The layout that was agreed upon for the core structure layer with ComponentArrays and ConnectionGroups (see #46) is planned to be used for multi-component and multi-compartmental models. This has the nice benefit that it would make it easier to optimally load balance simulations by spreading large cell models over different processing cores, while the same optimisation algorithm could be used to group small cells connected by gap junctions (since gap junctions and components are both communicated via analog ports without delay and would therefore look the same to the simulator).

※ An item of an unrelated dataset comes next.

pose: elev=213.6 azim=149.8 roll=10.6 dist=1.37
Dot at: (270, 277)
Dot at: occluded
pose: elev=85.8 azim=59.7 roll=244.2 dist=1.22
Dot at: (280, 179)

Under the hood in the core a multi-compartmental model would therefore look like (see attached image above):

  • ComponentArrays for each component type (it may be practical to split these along domain groups if some components are present in different domains)
  • ConnectionGroups forming an explicit connection matrices (flattened into a single vector) to connect each of the trans-compartment components, i.e. those that communicate between compartments (typically only membrane dynamics for standard multi-compartmental models)
  • ConnectionGroups connecting components within compartments (typically one-to-one), the same as is proposed for multi-component models.

The question now is how best to represent this in a more user-friendly way. One option is to have a connectivity matrix, which could possibly be created by a selection rule as well as loaded from file (will have to see how difficult this is though), to represent to the compartments and their neighbouring relationship to each other (e.g. for an unbranching cylinder it would be a row of ones offset from the diagonal). This is how Herman Cuntz's "trees toolbox" represents morphologies I believe, so that would be kind of nice. Trans-compartment components could then slice up this matrix to get the connectivity rule for their inter-compartment ConnectionGroup during the translation to the core.

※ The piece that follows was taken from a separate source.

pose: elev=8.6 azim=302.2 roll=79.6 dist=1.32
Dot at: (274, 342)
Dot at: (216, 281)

When it comes to specifying the distribution of components over the compartments perhaps the selection syntax could be reused. However, this could be difficult and will require generic properties specifying things like distance from the soma, which might be difficult to derive in this format. Also, I am not sure whether the distribution of components should be grouped into domains (groups compartments with consistent component sets) or should be free to map onto any segment (as they are in NeuroML). Free seems to fit better with the selection rule approach but then it is not possible to specify/check that all the receive ports are connected when the components are created in the Structure Layer.